Задания »
a) Определите, соответствуют ли статье о нидерландской живописи XV века утверждения: (i) заказчиком часослова был герцог Жан Беррийский; (ii) во Введении во Храм Богородица изображена перед фасадом Шартрского собора; (iii) образ горожанина в Роскошном часослове присутствует. На каждое утверждение ответьте «да» или «нет» и дословно процитируйте решающие слова статьи.
b) Перескажите короче или в виде списка абзац статьи о нидерландской живописи XV века, который начинается словами «Отсутствие образа горожанина». Сохраните его основные факты.
c) Продолжите статью о нидерландской живописи XV века, начиная сразу после её последнего предложения.

Фрагмент текста »
═══

А. С. Мухин
Скромное обаяние бюргерства.
Новый герой в нидерландской живописи XV века
В удивительном произведении искусства позднего Средневековья в Роскошном часослове герцога Беррийского представлена с энциклопедической широтой жизнь общества, в полноте каждодневных забот и библейской повествовательности. Сцены из Ветхого и Нового завета, пиры и охоты, крестьянский труд и зимние хлопоты, изображения городов и замков отмечены присутствием персонажей из различных социальных групп. Однако среди них нет человека, деятельность которого привела к расцвету городскую цивилизацию - бюргера, генетически связанного с ритмами иной жизни, чем жизнь рыцаря, монаха или крестьянина.
Отсутствие образа горожанина в Роскошном часослове объясняется историческим контекстом и социальным заказом. Поскольку большинство миниатюр часослова посвящены библейским событиям, постольку изображение городского жителя в сценах Священного писания не имело бы смысла, хотя архитектурный мотив убедительно трактует события, происходящие в городской среде, порой хронологически сближая их с XV веком, например, в миниатюре Введения во Храм, где Богородица представлена перед фасадом Реймсского собора. Заказчиком часослова был герцог Жан Беррийский - представитель знатного феодального рода, - отношение которого к бюргерству было вполне очевидно негативным. Горожанин мог стать героем художественного произведения, созданного в той социальной среде, мировоззрение которой это произведение отражало бы со всеми особенностями и нюансами целевых установок. Он ощущал бы себя не только сопричастным Библейской истории, но и уверенным в праве быть изображенным на виду событий Священного писания. Его социальный статус, род деятельности, привычки, культура и уклад, костюм и аксессуары, индивидуальные характеристики, переданные средствами портретного искусства, должны были не только не противоречить духу библейской сцены, но и являться органично присущими этому духу, во всяком случае, получать в глазах зрителя оправдание своему существованию. Белые лилии в комнате Благовещения и толстый кошель на поясе донатора должны были бы восприниматься без противоречий ассоциативно-символического языка.

═══

Содержимое набора данных »
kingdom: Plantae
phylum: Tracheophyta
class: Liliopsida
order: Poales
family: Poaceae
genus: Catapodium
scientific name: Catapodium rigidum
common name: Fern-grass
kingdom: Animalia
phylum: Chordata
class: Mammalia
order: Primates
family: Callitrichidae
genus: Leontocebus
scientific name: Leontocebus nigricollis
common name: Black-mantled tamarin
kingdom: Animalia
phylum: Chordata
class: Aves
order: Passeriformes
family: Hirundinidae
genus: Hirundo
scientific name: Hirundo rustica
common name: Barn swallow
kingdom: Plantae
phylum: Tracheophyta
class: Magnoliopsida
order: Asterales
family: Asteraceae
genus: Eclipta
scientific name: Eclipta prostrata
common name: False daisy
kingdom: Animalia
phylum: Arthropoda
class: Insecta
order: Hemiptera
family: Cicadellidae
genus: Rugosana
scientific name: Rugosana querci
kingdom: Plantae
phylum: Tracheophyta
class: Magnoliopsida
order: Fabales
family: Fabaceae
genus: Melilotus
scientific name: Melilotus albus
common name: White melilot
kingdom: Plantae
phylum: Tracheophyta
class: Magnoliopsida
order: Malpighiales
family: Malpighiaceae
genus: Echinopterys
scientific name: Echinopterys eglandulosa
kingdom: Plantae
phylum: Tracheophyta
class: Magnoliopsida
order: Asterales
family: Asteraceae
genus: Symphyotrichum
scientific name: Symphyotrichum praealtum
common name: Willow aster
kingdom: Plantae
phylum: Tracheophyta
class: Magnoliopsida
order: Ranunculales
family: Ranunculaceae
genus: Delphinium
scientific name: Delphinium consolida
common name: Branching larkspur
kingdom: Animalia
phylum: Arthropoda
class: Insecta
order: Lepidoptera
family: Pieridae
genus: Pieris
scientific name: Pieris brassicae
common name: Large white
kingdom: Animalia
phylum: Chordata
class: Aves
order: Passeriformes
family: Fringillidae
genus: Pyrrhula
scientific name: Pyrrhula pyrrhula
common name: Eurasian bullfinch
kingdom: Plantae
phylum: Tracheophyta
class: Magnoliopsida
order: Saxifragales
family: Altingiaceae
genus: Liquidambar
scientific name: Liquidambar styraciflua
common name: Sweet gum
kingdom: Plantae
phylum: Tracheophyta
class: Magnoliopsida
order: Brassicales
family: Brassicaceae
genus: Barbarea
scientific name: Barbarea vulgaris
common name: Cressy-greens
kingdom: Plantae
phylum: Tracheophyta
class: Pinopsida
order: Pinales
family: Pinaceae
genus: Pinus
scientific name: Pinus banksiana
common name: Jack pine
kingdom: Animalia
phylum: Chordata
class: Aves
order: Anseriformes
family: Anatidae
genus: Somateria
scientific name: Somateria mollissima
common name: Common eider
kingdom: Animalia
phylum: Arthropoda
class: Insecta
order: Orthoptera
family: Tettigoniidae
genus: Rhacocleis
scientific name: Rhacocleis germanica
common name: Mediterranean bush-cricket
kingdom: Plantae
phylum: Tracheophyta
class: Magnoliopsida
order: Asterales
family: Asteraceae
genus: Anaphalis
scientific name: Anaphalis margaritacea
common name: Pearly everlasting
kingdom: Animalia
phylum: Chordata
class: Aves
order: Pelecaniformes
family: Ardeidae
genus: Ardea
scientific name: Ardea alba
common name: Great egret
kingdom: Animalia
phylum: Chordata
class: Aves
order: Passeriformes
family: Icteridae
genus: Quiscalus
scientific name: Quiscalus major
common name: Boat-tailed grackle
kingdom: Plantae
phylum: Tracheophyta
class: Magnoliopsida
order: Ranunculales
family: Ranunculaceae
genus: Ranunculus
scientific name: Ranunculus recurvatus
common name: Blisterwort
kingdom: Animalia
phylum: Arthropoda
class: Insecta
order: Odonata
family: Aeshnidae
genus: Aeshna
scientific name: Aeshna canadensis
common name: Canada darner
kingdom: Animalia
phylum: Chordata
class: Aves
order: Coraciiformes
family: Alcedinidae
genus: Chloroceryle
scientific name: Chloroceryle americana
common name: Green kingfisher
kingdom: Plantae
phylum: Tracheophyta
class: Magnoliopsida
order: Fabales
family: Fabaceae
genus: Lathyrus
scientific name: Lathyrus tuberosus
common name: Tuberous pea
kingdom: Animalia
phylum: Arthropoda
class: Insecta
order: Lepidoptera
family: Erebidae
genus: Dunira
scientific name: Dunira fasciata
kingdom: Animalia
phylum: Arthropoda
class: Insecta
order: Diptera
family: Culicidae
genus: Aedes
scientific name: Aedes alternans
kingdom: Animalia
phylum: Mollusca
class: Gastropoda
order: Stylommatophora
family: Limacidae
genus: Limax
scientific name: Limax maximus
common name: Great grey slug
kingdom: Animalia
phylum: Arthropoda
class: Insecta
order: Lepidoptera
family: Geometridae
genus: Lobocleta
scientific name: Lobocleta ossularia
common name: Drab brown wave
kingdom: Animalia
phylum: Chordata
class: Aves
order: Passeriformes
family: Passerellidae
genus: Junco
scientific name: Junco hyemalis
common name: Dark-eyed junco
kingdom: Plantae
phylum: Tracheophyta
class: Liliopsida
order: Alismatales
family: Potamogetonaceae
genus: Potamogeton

═══

Ответы »
a)
(i) Да: «Заказчиком часослова был герцог Жан Беррийский».
(ii) Нет: «Богородица представлена перед фасадом Реймсского собора».
(iii) Нет: «Отсутствие образа горожанина в Роскошном часослове».

b)
- В Роскошном часослове нет горожанина. Причины этого — исторический контекст и социальный заказ.
- Большинство миниатюр посвящены библейским событиям, и городской житель в сценах Священного писания был бы неуместен. При этом городская среда передана через архитектуру: во Введении во Храм Богородица изображена перед фасадом Реймсского собора.
- Заказчик, герцог Жан Беррийский из знатного феодального рода, относился к бюргерству явно негативно.
- Горожанин мог стать героем произведения, созданного в его собственной социальной среде и отражающего её мировоззрение.
- Такой герой чувствовал бы себя сопричастным библейской истории и вправе быть изображённым в её сценах.
- Его статус, занятия, уклад, костюм и портретные черты должны были органично соответствовать духу библейской сцены. Лилии в комнате Благовещения и кошель донатора должны были восприниматься без противоречий в символическом языке.

c)
В «Алтаре Мероде» Благовещение происходит в доме нидерландского горожанина XV столетия. Пейзаж за окном мастерской Иосифа и улица, видная сквозь распахнутую калитку сада, делают Новозаветную сцену современной художнику. Кроме Архангела Гавриила и Девы Марии, композиционно обособленных размещением в центральной панели
складня, зритель видит: Иосифа; двух донаторов, коленопреклоненных в саду; почтового курьера1, входящего в сад; и всадника, проезжающего за воротами сада. Не гордыня ли это нового героя-бюргера, которому дозволено стать свидетелем Благовещения? В то время как Иосиф, не замечая чуда, кропотливо плотничает в мастерской, отстраненный от события вселенской значимости, господин и дама, застывшим взором, без благоговения, а скорее с купеческой сосредоточенностью, с какой меняла пересчитывает деньги, наблюдают за происходящей тайной. То обстоятельство, что коленопреклоненная пара находится в саду Богоматери, возвышает их до героев сцены, превращая из свидетелей в соучастников. Перед зрителем новый герой - в тяжелых одеждах, подбитых мехом, с кошелем и кинжалом на поясе; в этом платье нет феодальной роскоши, но заметна добротность наряда высших слоев бюргерства. Иосиф перед ними - всего лишь плотник в мастерской.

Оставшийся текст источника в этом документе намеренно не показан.